9 - What is the best piece of advice you've heard (not necessarily given to you directly)?
Write what you’d like to read.
10 – How easy has it been for you to move between genres (journalism to short fiction to essays to critical prose to the novel)? What do you see as the appeal?
Very! It has been a relief, in fact. When writing in one genre feels stalled (say, memoir), I can always switch to another (like fiction!), which feels fresh and exciting.
11 - What kind of writing routine do you tend to keep, or do you even have one? How does a typical day (for you) begin?
When I can, I write in the morning, though first I read for 20-30 minutes. I need to be reminded of the thrill of literature by someone else’s example. Also, there’s always a snack, even if I’ve just eaten breakfast. I never sit at a desk, always in an easy chair or on a couch. It’s a fairly spoiled routine.
When I began to write creatively in earnest, I realized that I would need to make the experience pleasurable to build the necessary endurance to finish a project. Given the failure built into the writing life (as Stephen Marche has recently argued in his exhilarating book On Writing and Failure), the experience of writing has to be enough. And once you get into it, it is.
12 - When your writing gets stalled, where do you turn or return for (for lack of a better word) inspiration?
Books! I started to write creatively because it didn’t feel like ‘enough’ to be a reader. My faves are fairly canonical. Munro. Flannery O’Connor. George Eliot. Woolf. Also: Bohumil Hrabal, Rachel Cusk, Yiyun Li, J. M. Coetzee, Gogol.
13 - What fragrance reminds you of home?
Lynda Barry has a great piece about how bad we are at identifying the smells of our own homes, which to us smell like nothing much. Probably the home with the most distinctive smell was my childhood home, which was above my mother’s health-food store. It had that classic ‘small health-food store’ smell—notes of chamomile, nettle, cinnamon, glycerin, freshly-ground peanut butter, and a bunch of other spices and herbs.
14 - David W. McFadden once said that books come from books, but are there any other forms that influence your work, whether nature, music, science or visual art?
Nature is the closest thing. As I get older I am consistently charmed by nature. The way I now notice the texture of lichen on a tree or the swoop of a chickadee’s flight has made its way into my work. During the pandemic I started foraging for mushrooms on Mont Royal, and that activity oriented me towards decay and death in unexpected ways, resulting in the story “Matsutake.”
15 - What other writers or writings are important for your work, or simply your life outside of your work?

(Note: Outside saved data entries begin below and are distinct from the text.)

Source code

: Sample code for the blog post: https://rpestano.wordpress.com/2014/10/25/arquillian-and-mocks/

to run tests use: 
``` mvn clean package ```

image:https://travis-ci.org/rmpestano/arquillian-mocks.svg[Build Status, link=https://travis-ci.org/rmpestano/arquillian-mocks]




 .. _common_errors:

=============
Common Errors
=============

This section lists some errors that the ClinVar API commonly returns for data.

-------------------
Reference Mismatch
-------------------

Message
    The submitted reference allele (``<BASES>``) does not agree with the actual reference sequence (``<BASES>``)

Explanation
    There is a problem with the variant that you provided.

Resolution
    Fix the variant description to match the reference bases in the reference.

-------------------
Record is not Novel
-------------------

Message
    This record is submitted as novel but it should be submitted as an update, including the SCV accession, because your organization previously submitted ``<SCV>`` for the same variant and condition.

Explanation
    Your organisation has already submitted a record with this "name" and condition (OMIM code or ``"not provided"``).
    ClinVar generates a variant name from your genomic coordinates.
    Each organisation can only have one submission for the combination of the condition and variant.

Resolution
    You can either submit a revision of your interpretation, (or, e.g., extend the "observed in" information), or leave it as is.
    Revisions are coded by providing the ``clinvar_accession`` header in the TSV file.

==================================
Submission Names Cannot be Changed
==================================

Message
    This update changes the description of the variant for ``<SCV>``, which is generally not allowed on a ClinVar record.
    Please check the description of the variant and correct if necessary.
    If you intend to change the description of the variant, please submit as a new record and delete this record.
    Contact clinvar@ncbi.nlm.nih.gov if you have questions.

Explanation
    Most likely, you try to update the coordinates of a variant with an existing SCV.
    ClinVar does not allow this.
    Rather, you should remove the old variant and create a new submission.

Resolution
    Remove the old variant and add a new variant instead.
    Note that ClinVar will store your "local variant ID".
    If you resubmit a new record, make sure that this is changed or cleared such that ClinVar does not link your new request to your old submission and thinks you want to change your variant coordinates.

Like many middle-aged people I have been drawn to meditation. Shunryu Suzuki and Pema Chödrön are the bomb!
16 - What would you like to do that you haven't yet done?
Garden. In fact I’ve just started this spring, but I haven’t really ‘done’ gardening yet. I am becoming an aficionado of worms.
17 - If you could pick any other occupation to attempt, what would it be? Or, alternately, what do you think you would have ended up doing had you not been a writer?
I don’t know. I feel very absorbed by my current life.
18 - What made you write, as opposed to doing something else?
As many people have acknowledged, making art isn’t really a choice. It’s something I have to do to feel sane.
19 - What was the last great book you read? What was the last great film?
Edith Wharton’s The Age of Innocence!!! Somehow I never got around to it in grad school. The exploration of wealthy 1870s New York life, wry but above all precise—oh the tyranny of pleasantness!—and the way the protagonist Archer’s inner life secretly threads itself through the niceties of that world, the ways he fools himself about what he feels, it all feels so true even now.
Filmwise, I loved The Farewell, its mix of pathos and hilarity; and also the way it presents the audience with a situation they might not agree with (a family lie) but invites them to stay with it and try to understand it.
20 - What are you currently working on?
Recently I’ve returned to personal essays. I suspect that I have a creative systolic/diastolic system whereby I alternate between nonfiction and fiction. We’ll see!